- **Text**
The primary endpoint of the trial was ARR over 24 months. The
secondary MRI endpoints included the number of new or enlarging
hyperintense T2-weighted brain MRI lesions over 24 months.
About SUNBEAM
SUNBEAM was a pivotal, Phase 3, multicenter, randomized,
double-blind, double-dummy, active-controlled trial evaluating the
efficacy, safety and tolerability of two doses of oral Zeposia
(0.92 mg and 0.46 mg, equivalent to 1 mg and 0.5 mg ozanimod HCl,
respectively) against weekly intramuscular AVONEX® (interferon
beta-1a) for at least a 12-month treatment period. The study
included 1,346 people living with relapsing forms of MS across 152
sites in 20 countries.
The primary endpoint of the trial was annualized relapse rates
during the treatment period. The secondary MRI endpoints included
the number of new or enlarging hyperintense T2-weighted brain MRI
lesions over 12 months, number of gadolinium-enhanced brain MRI
lesions at Month 12 and percent change from baseline in whole brain
volume at Month 12. Cortical grey and thalamic volume changes were
also prospectively assessed versus active comparator.
About Multiple Sclerosis
Multiple sclerosis (MS) is a disabling, unpredictable disease in
which the immune system attacks the protective myelin sheath that
covers the nerves. The myelin damage disrupts communication between
the brain and the rest of the body. Ultimately, the nerves
themselves may deteriorate—a process that's currently irreversible.
MS affects 700,000 people in Europe and approximately 2.5 million
people worldwide.
Relapsing forms of MS, including clinically isolated syndrome,
relapsing remitting disease and active secondary progressive
disease, is characterized by clearly defined attacks of worsening
neurologic function. These attacks—often called relapses, flare-ups
or exacerbations—are followed by partial or complete recovery
periods. During these recovery periods, also called remissions,
symptoms improve partially or completely with no apparent
progression of disease. Since MS relapses are unpredictable,
patients can feel frustrated, stressed, or scared when they occur.
Relapsing forms of MS are the most common disease course at the
time of diagnosis. Approximately 85% of patients are initially
diagnosed with relapsing forms of MS, compared with 10-15% with
progressive forms of the disease.
About Zeposia (ozanimod)
Zeposia (ozanimod) is an oral, sphingosine 1-phosphate (S1P)
receptor modulator that binds with high affinity to S1P receptors 1
and 5. Zeposia blocks the capacity of lymphocytes to egress from
lymph nodes, reducing the number of lymphocytes in peripheral
blood. The mechanism by which Zeposia exerts therapeutic effects in
multiple sclerosis (MS) is unknown but may involve the reduction of
lymphocyte migration into the central nervous system.

- **Questions to answer**
- 1) Translate this sentence from the Zeposia text into Spanish: "MS affects 700,000 people in Europe and approximately 2.5 million people worldwide."
- 2) According to the Zeposia text, how many people did the SUNBEAM study include?
- 3) Continue the Zeposia text, picking up after its final sentence.

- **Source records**
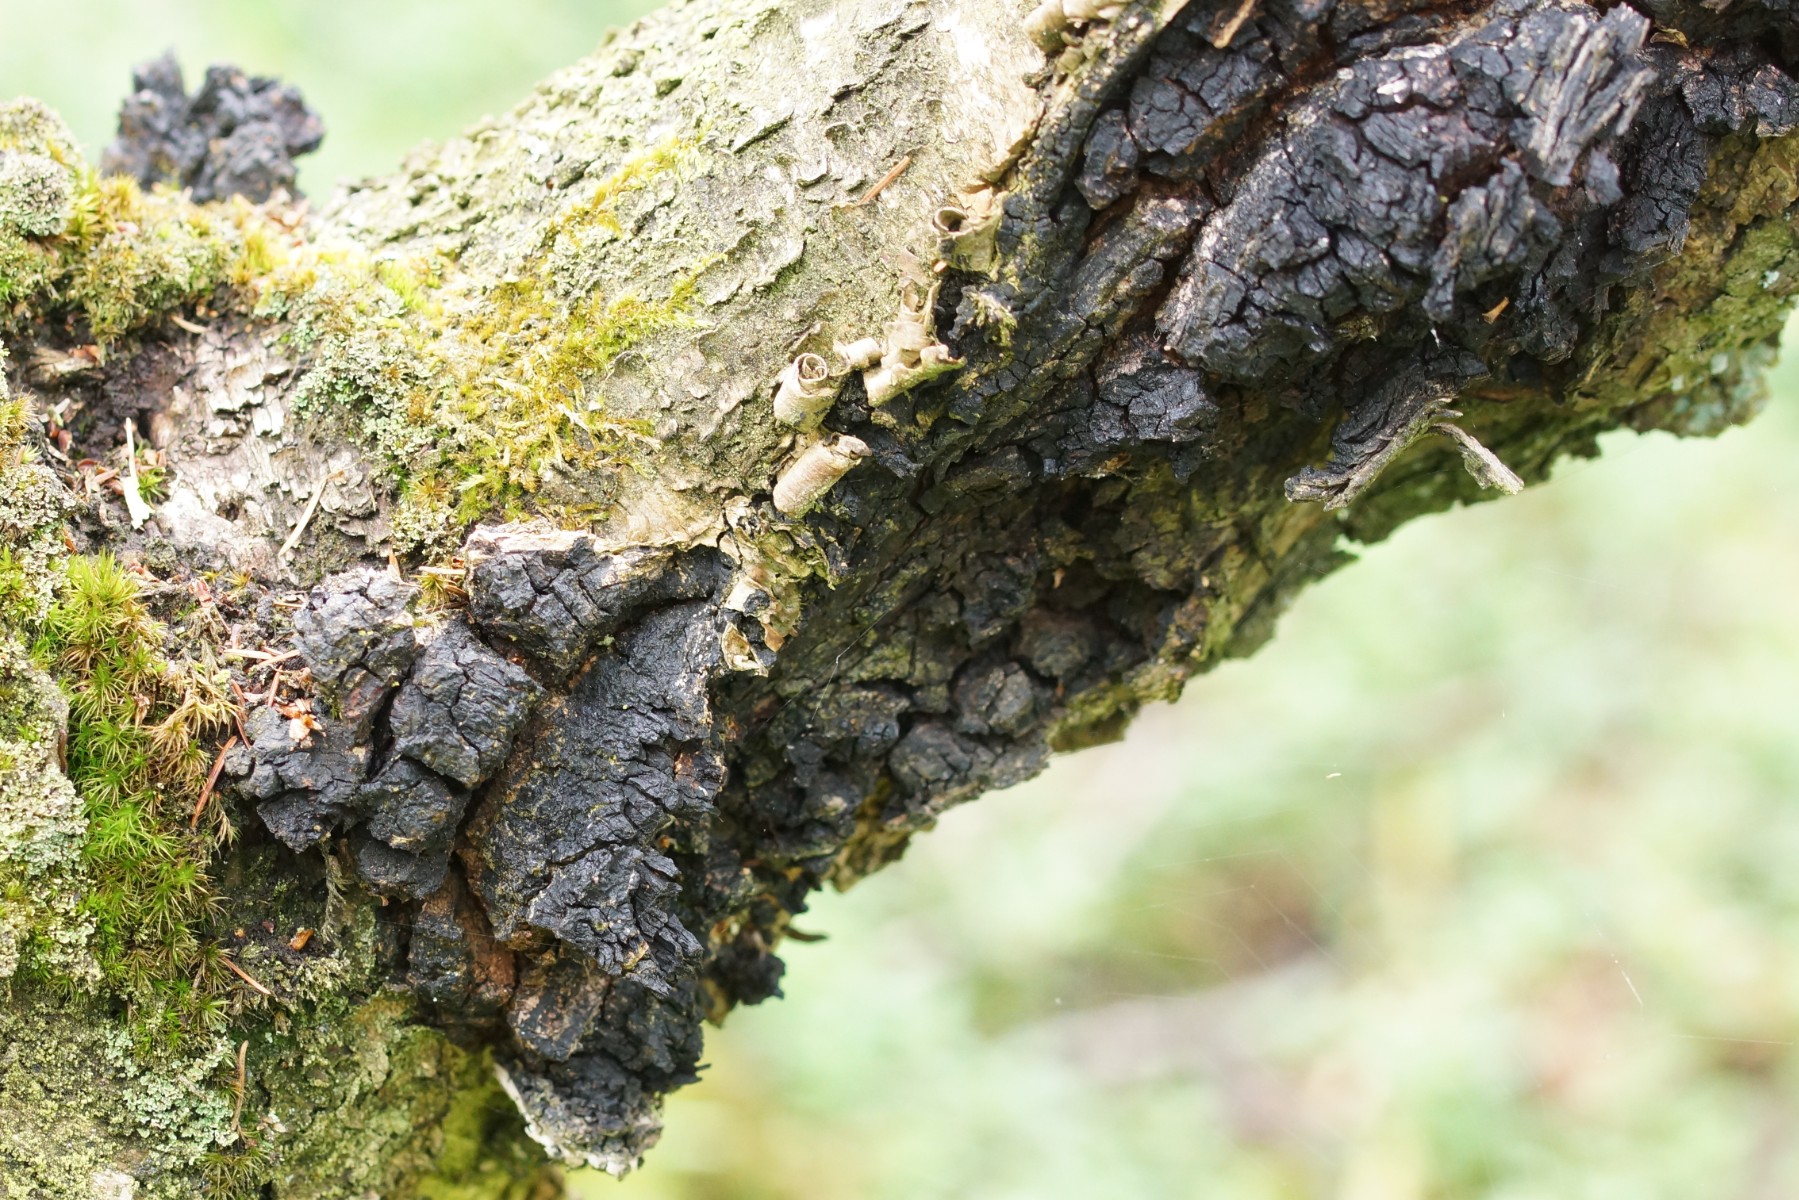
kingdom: Fungi
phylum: Basidiomycota
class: Agaricomycetes
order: Hymenochaetales
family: Hymenochaetaceae
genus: Inonotus
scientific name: Inonotus obliquus
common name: birke-spejlporesvamp
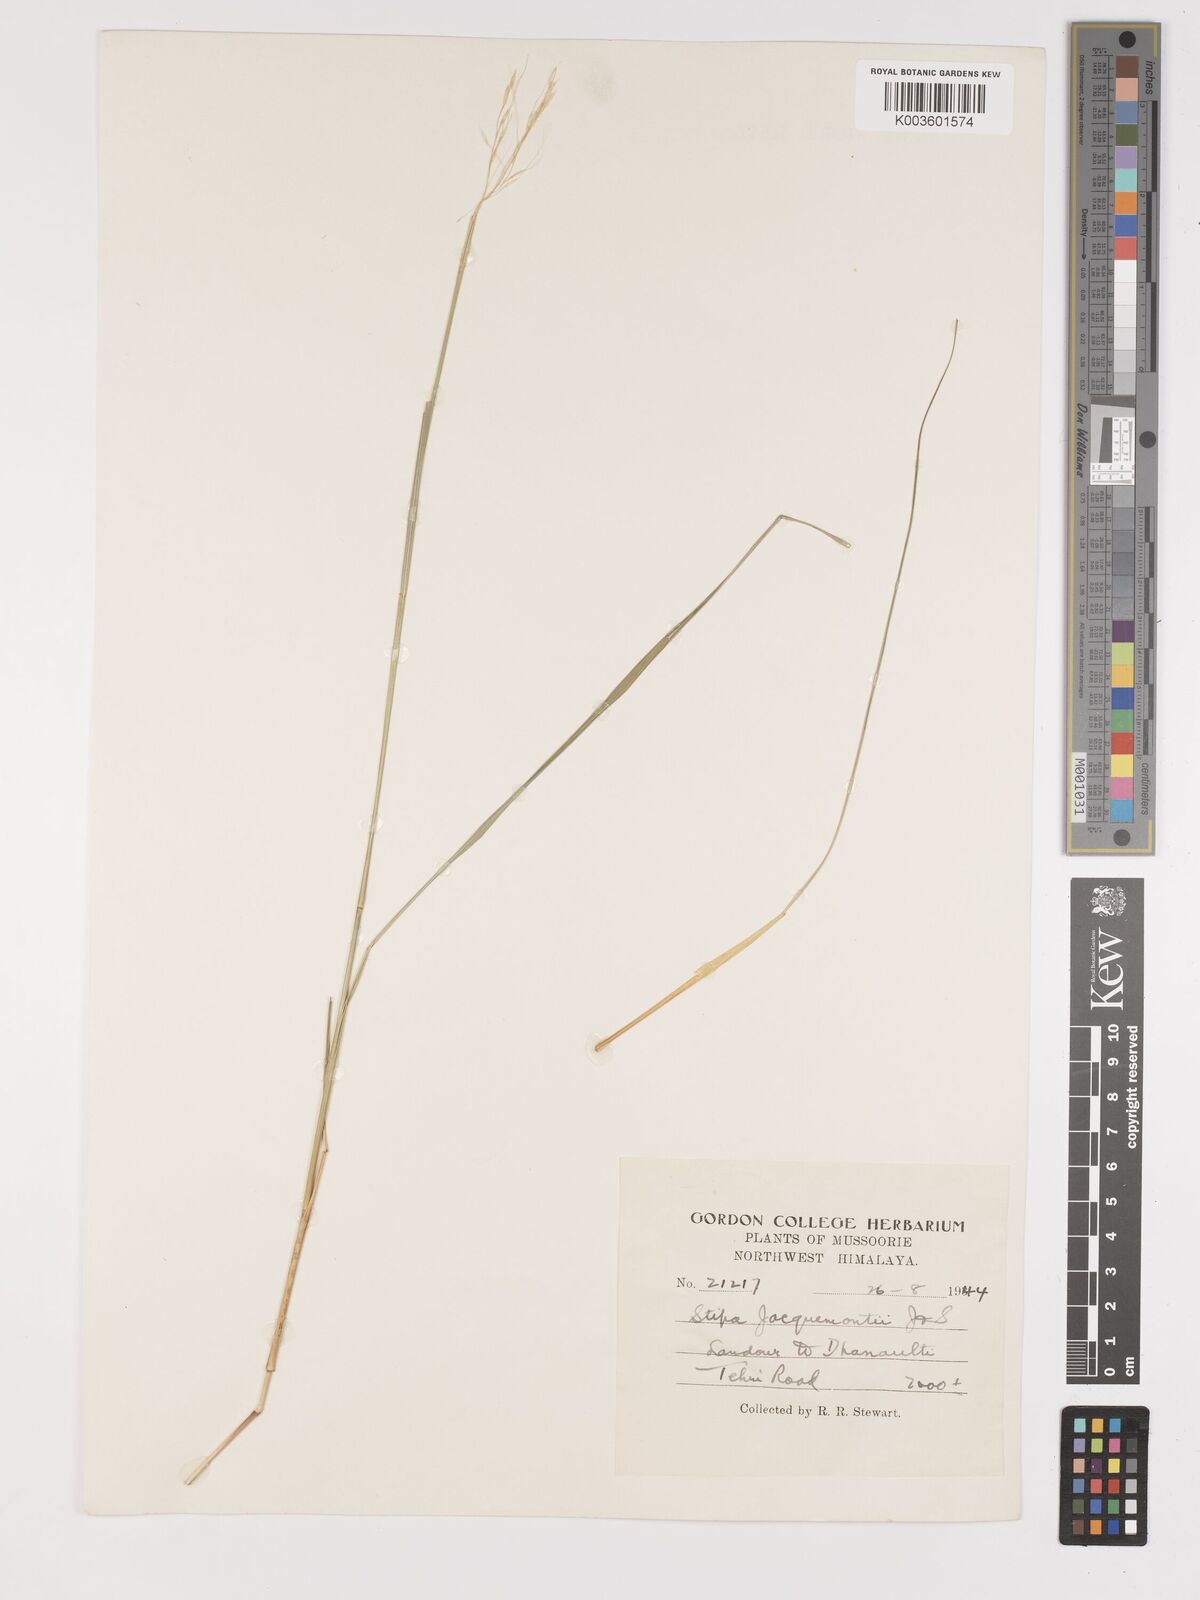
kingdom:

- **Answers**
- 1) La EM afecta a 700.000 personas en Europa y a aproximadamente 2,5 millones de personas en todo el mundo.

- 2) 1,346 people living with relapsing forms of MS.

- 3)
The U.S. Food and Drug Administration approved Zeposia for the
treatment of adults with relapsing forms of multiple sclerosis in
March 2020 and adults with moderately to severely active UC in May
2021. The European Commission approved Zeposia for the treatment of
adult patients with relapsing remitting multiple sclerosis with
active disease as defined by clinical or imaging features in May
2020 and for the treatment of adults with moderately to severely
active UC who have had an inadequate response, lost response, or
were intolerant to either conventional therapy or a biologic agent
in November 2021.
U.S. FDA APPROVED INDICATIONS
ZEPOSIA® (ozanimod) is indicated for the treatment of:
- Relapsing forms of multiple sclerosis (MS), to include
clinically isolated syndrome, relapsing-remitting disease, and
active secondary progressive disease, in adults.
- Moderately to severely active ulcerative colitis (UC) in
adults.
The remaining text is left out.